I had a conversation with a friend recently about her father-in-law who has cancer and how his wife (her mother-in-law) is always saying, “Everything’s fine. He's fine. My husband will be fine.” She is in complete denial, which is “fine,” but by doing this she is not allowing him to express his emotions and the diagnosis he is struggling with. She is dismissing his emotions, probably inadvertently, as she tries to be strong and cope with her own emotions.
No one wants to be dismissed and she obviously needs support too. Her husband is scared and nervous and just wants to be heard, and rightly so. Knowing I’ve been in his shoes, my friend called me with the question of how to best support him as he has upcoming scans. I, too, have upcoming scans this month and we all know scans can trigger all kinds of emotions and difficult-to-suppress feelings of anxiety, stress and worries about the unknown. I shared with her a few of my thoughts on support.
Sometimes the only support we need is to be heard. We don’t need or want unsolicited advice. If we want advice, we will specifically ask for it. We don’t need toxic positivity or judgment. Instead of saying “You’ve got this,” maybe try “I know this is hard. We will get through this together.”
There is a fine line between encouragement and toxic positivity. Be that good listener and let us vent our worries and frustrations. Be the reassurance that whatever the diagnosis is, whatever the outcome might be, we will be supported.
Supporting me is not only about being seen and being heard, but also having those feelings validated and knowing that they are real and it’s OK. In my online support groups, there is a lot of venting that happens. In seeking support, we are looking for a safe space to be heard without judgment. We usually aren’t looking for a solution to the problem, just acknowledgment of the situation and validation.
Online, the written word can be especially challenging. The tone is often hard to decipher. One poorly worded comment is all it takes to throw off the whole vibe of the conversation and my mastectomy bra now becomes more supportive than the support group. Don’t get me wrong, I have found a lot of comfort in some of my support groups. I have made meaningful connections within these groups. Yet there are days when I feel utterly alone in my emotions.
Only another person living with cancer can truly understand the toll cancer takes on our minds, which makes it challenging for those who have not experienced cancer to offer the support we seek. I often find people forget that I even have cancer, let alone stage 4 cancer, because I look “normal” and act “normal” so it becomes that much more difficult for someone to understand what it is I’m experiencing emotionally. Living with an invisible illness and wanting to be seen is one of the hardest things about cancer. When you don’t look sick you don’t always get the compassion you desire.
There is no one-size-fits all and there are many ways to offer and receive support.

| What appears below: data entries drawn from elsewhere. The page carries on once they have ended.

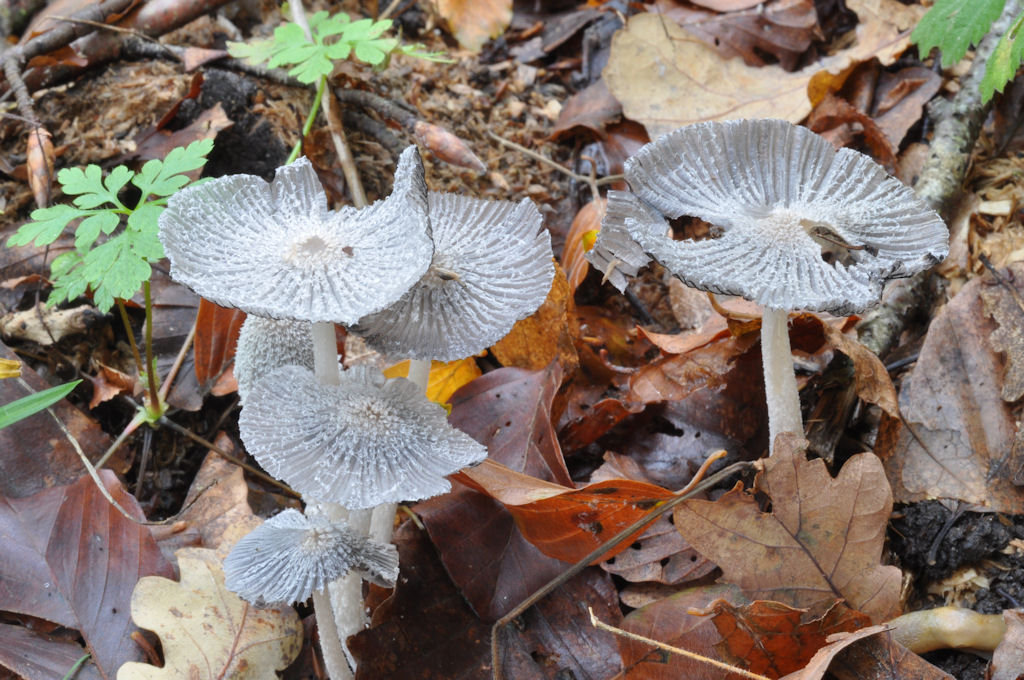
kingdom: Fungi
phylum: Basidiomycota
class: Agaricomycetes
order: Agaricales
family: Psathyrellaceae
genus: Coprinopsis
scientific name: Coprinopsis lagopus
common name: dunstokket blækhat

A greeting card (also available at Walmart), a quick text message, a phone call to check in, an unexpected gift or your undivided attention can all be ways to remind someone they are not alone, and they are being thought of.
Even if you don’t always have the right words, something as simple as a hug and “I’m sorry you are dealing with this” is better than not being seen at all. Show up, be present, listen and choose your words carefully. Cancer or not, there are days in this life where we all could use a little extra support.
And after talking with my friend to follow up our conversation, her father-in-law’s scan results were “fine.”